County gun deer kill drops 16.5 percent
No comments posted.
By ELIZABETH HOCHSTEDLER elizabeth.hochstedler@lee.net
Thursday, December 4, 2008 10:34 AM CST
Some hunters complain every deer hunting season that they don’t see many deer and the herd isn’t as large as the Department of Natural Resources anticipated.
This year, they may have been right.
“This year, just from what I’m hearing from some of the biologists out in the field, we were probably hearing more from the people who didn’t see the amount of deer they would’ve liked to see,” said DNR Wildlife Supervisor Kris Belling.
Chippewa County gun deer hunters registered 6,481 deer throughout the nine-day season that ended Sunday.
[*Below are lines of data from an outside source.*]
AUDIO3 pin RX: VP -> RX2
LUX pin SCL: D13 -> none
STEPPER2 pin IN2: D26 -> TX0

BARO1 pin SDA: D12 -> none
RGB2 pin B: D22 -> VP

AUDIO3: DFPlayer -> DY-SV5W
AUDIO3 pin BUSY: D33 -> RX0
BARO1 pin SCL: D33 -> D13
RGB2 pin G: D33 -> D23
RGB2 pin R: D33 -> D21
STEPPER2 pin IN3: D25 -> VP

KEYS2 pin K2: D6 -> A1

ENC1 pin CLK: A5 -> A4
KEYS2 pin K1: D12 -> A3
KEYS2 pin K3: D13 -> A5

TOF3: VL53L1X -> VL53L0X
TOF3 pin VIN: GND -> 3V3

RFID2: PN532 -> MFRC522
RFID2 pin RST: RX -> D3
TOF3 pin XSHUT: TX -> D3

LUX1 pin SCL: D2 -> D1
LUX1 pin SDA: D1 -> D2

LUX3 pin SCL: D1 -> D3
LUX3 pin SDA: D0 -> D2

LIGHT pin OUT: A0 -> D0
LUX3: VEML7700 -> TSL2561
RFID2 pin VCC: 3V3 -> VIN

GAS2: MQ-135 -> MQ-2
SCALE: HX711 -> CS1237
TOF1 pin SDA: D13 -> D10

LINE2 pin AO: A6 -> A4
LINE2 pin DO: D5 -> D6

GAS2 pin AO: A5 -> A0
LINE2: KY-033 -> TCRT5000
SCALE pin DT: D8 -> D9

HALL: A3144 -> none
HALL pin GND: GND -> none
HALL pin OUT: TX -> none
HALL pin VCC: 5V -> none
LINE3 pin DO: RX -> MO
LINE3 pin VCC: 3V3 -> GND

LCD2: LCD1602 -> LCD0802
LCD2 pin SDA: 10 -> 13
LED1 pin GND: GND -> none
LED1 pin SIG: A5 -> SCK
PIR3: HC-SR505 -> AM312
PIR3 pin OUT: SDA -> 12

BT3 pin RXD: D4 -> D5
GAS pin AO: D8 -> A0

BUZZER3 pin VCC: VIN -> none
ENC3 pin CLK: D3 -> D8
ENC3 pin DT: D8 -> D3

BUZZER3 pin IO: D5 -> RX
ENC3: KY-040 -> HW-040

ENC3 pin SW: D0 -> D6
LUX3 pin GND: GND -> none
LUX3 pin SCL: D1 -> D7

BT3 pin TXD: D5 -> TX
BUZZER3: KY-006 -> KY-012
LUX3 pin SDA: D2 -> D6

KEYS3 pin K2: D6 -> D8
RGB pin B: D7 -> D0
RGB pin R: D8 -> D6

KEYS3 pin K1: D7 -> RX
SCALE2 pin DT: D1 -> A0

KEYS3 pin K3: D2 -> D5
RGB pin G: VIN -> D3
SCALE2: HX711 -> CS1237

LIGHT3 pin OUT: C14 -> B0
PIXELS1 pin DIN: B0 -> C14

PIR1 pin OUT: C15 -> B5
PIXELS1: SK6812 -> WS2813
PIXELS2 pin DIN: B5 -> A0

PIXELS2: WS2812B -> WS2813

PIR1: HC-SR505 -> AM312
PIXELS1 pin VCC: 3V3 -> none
That is 16.5 percent less than last year.
“We expected somewhat of a drop,” Belling said. “I guess I would say I was not expecting it to be as much of a drop as it was.”
The decrease in the amount of deer taken this year is likely due to a decrease in the size of the herd.
“One of the things that may have happened is we know that the winter conditions caused some decrease in the production of fawns,” Belling said.
“It looks like the winter impact on the deer may have been bigger than we predicted.”
A harsh winter likely put stress on does to the point that they were no longer producing as many fawns as in the past, she said.
A statewide summer deer survey found less fawns per doe than in the past 15 years, but that may not have been the case in western Wisconsin.
The October three-day antlerless hunt, which was permitted in five of the county’s six management units, also may have affected the November herd numbers.
“For the past two years, we didn’t have the October gun hunt, and this year we did, and to some extent some of the deer that were taken in the October deer hunt could have been taken in the nine-day season,” Belling said.
However, the DNR sees the drop in the harvest as a positive. “It does look like the deer herd may be back down on the way down to our goals,” she said.
During the previous two years, hunters in most areas have been taking about two antlerless deer for every buck, which is the goal of the Earn-a-Buck and Herd Control units. However, this year the number of antlerless deer taken dropped 17.8 percent, while the buck harvest only dropped 14.6 percent in the county.
While the 2008 gun deer harvest represents a significant drop from the past couple of years, it compares more favorably to figures from as recent as five years ago.
“What we had for registration this year was pretty similar to what we had in 2003,” Belling said. “We’re basically just coming down to where we were back then.”
She stressed, however, that it is too early to determine how the rest of the hunting season will pan out. The totals do not reflect the archery or muzzleloader seasons or the October or December antlerless hunts.